• _Aim of the exercise_: Copy the entries word for word from the line containing "What is the sum" through the end of the entries, leaving out the pictures.

• _Entries supplied_:

"""

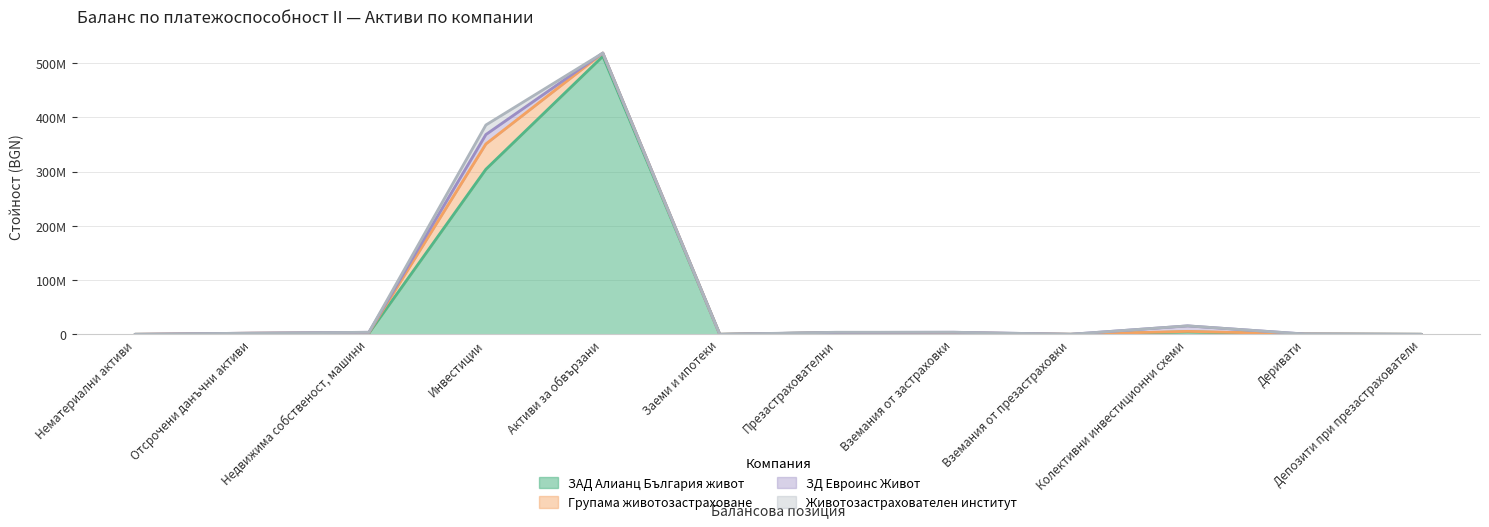

Reading right to left, list all the values displayed in this chart.

ЗАД Алианц България живот: Депозити при презастрахователи=0.0	Деривати=565066.4	Колективни инвестиционни схеми=4534429.3	Вземания от презастраховки=26593.7	Вземания от застраховки=1198324.0	Презастрахователни=3080700.0	Заеми и ипотеки=0.0	Активи за обвързани=512616116.8	Инвестиции=304294257.8	Недвижима собственост, машини=2211140.0	Отсрочени данъчни активи=0.0	Нематериални активи=0.0
Групама животозастраховане: Депозити при презастрахователи=0.0	Деривати=0.0	Колективни инвестиционни схеми=843278.6	Вземания от презастраховки=45000.0	Вземания от застраховки=1813000.0	Презастрахователни=20208.5	Заеми и ипотеки=0.0	Активи за обвързани=5939455.5	Инвестиции=46689478.8	Недвижима собственост, машини=1013165.0	Отсрочени данъчни активи=2023000.0	Нематериални активи=0.0
ЗД Евроинс Живот: Депозити при презастрахователи=0.0	Деривати=0.0	Колективни инвестиционни схеми=10160936.1	Вземания от презастраховки=0.0	Вземания от застраховки=764439.8	Презастрахователни=244579.6	Заеми и ипотеки=0.0	Активи за обвързани=56419.2	Инвестиции=17333324.7	Недвижима собственост, машини=494062.2	Отсрочени данъчни активи=89097.3	Нематериални активи=0.0
Животозастрахователен институт: Депозити при презастрахователи=0.0	Деривати=0.0	Колективни инвестиционни схеми=0.0	Вземания от презастраховки=0.0	Вземания от застраховки=0.0	Презастрахователни=433711.7	Заеми и ипотеки=0.0	Активи за обвързани=0.0	Инвестиции=17585756.4	Недвижима собственост, машини=0.0	Отсрочени данъчни активи=0.0	Нематериални активи=0.0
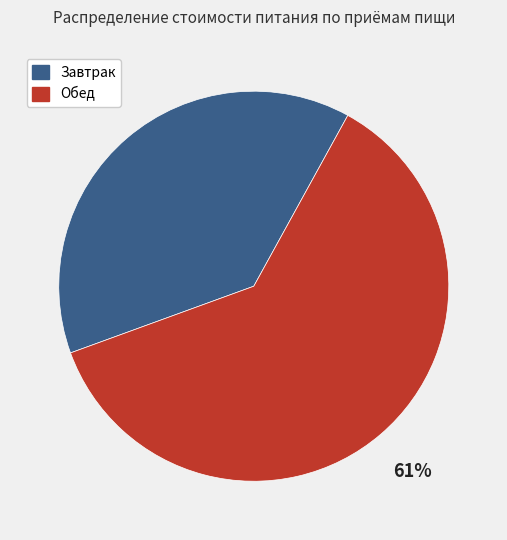

To the nearest percent, what is the average slice percentage?

50%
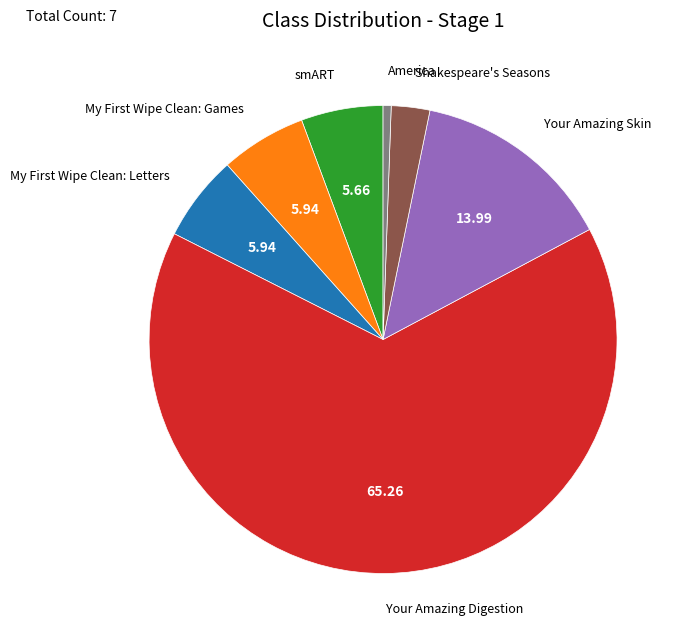

How many segments does this pie chart have?

7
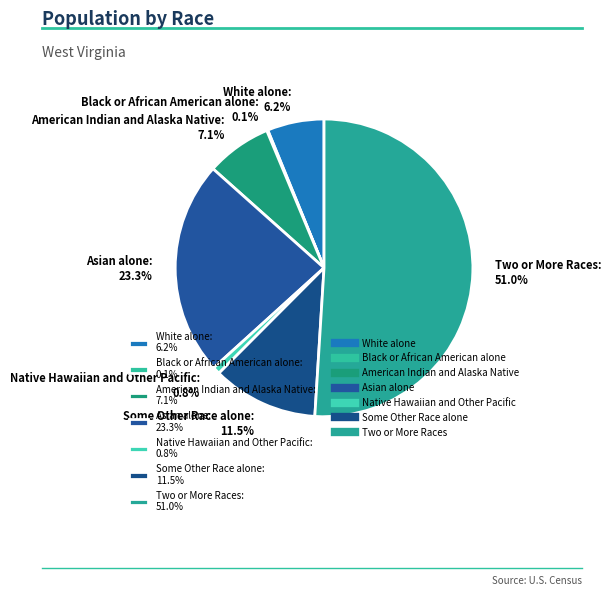

Does Two or More Races account for over 50% of the chart?

Yes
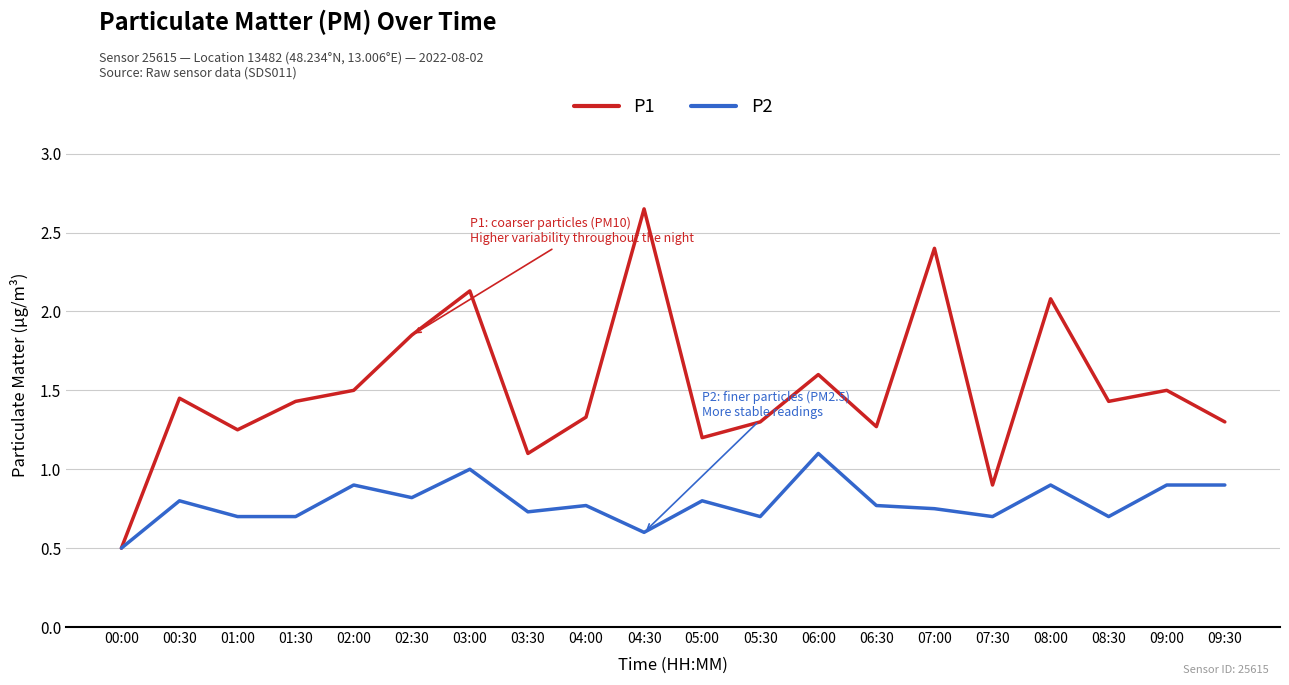

What is the sum of the P2 values at 09:00 and 07:30?

1.6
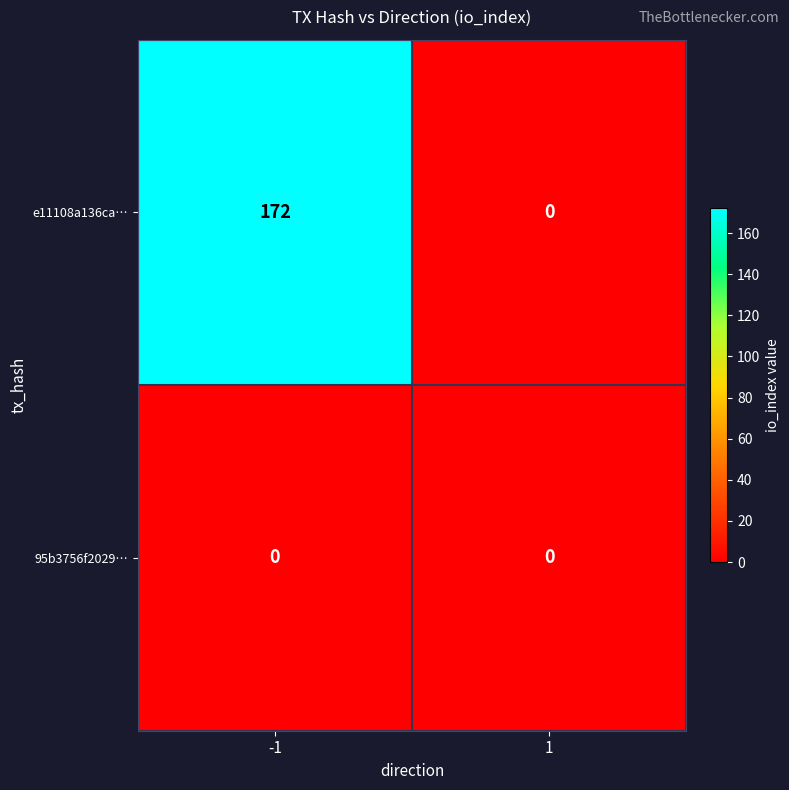

Rank the series by their maximum value, from lowest to highest.

95b3756f2029…, e11108a136ca…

"""

• _Exercise answer_:
What is the sum of the P2 values at 09:00 and 07:30?

1.6

Rank the series by their maximum value, from lowest to highest.

95b3756f2029…, e11108a136ca…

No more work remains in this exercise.